Я вздохнул и пошел искать мелочь в кармане куртки. Ее оказалось гораздо меньше, чем я думал: всего восемнадцать копеек. Я довольно долго стоял среди чужих ботинок и мучительно соображал, куда могли подеваться мои остальные деньги. Как всегда, оказалось, что я забыл про два пирожка, которые съел на переменке. Пирожки были из холодильника, совершенно невкусные, и у меня от них только заболел живот, а никакого облегчения не наступило. Но деньги уже были потрачены, и разобраться с японками теперь не было никакой возможности. Между тем, приступ глухого упрямства вдруг охватил меня с новой яростной силой.

– Вот залог, – сказал я, протягивая Татушкину восемнадцать копеек. – Больше нет, извини. А можно спросить одну вещь?

– Какую еще вещь? – брезгливо сказал Татушкин, подбрасывая на ладони мелочь. – Сколько это стоит секунд?

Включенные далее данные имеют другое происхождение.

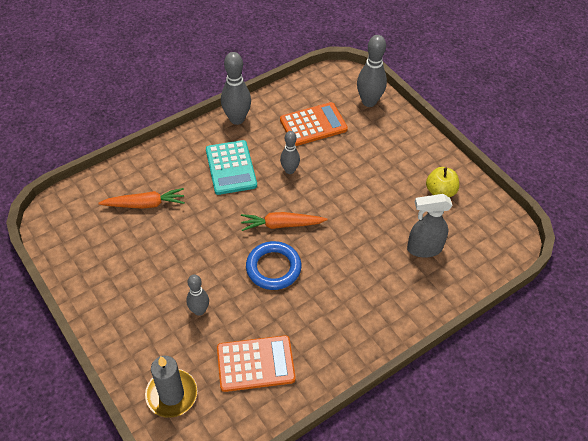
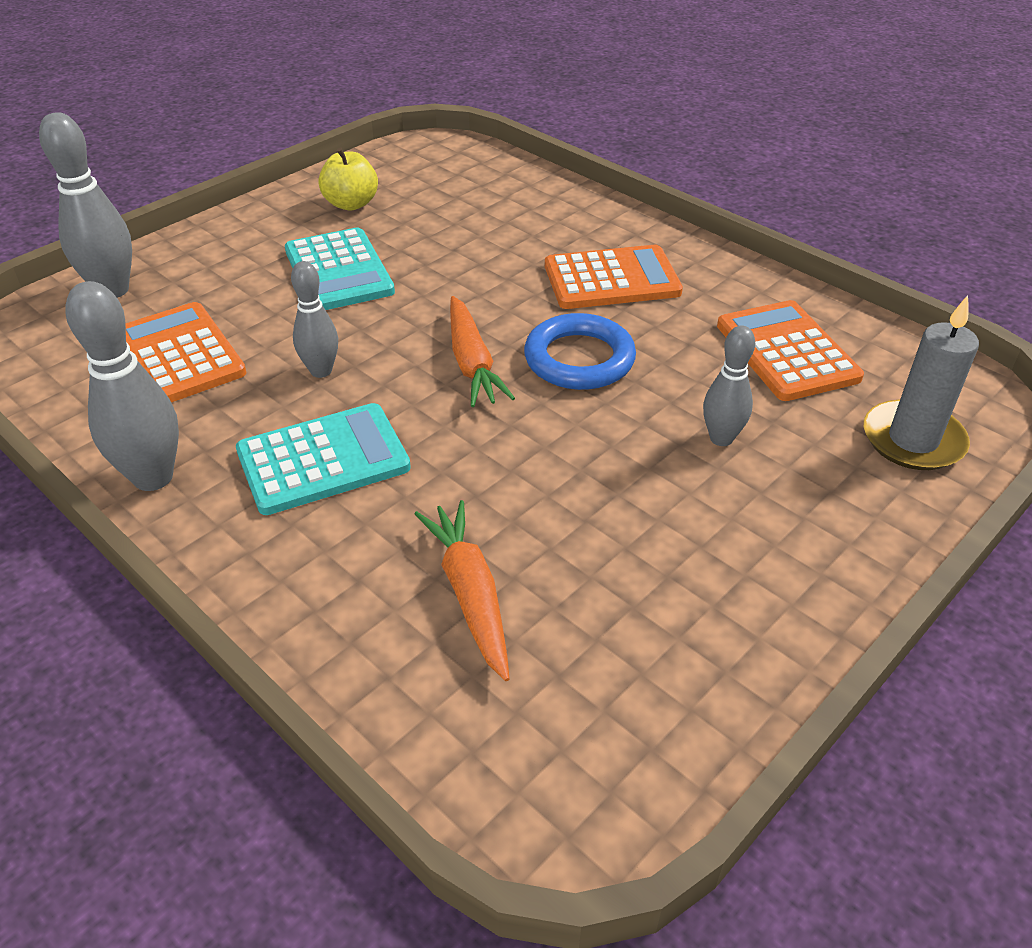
camera: 100 degrees left, 10 degrees down
(341, 299) = (611, 279): none -> orange calculator
(371, 182) = (338, 271): none -> turquoise calculator
(423, 249) = (478, 212): grey spray bottle -> none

– Да! – сказал я с вызовом. – Сколько стоит твоя дружба?

Татушкин мучительно покраснел и стал пить холодную воду в больших количествах, разбавляя ее вишневым вареньем

из прошлогодней, как мне показалось, банки с засохшими подтеками.

– Странный ты, Лева! – горько сказал он, раздраженно размешивая варенье ложечкой. – Я разве об этом говорю, что наша дружба стоит денег? Нет! Я этого не говорю! Я согласен с тобой дружить! Это даже очень хорошо, что ты хочешь со мной дружить…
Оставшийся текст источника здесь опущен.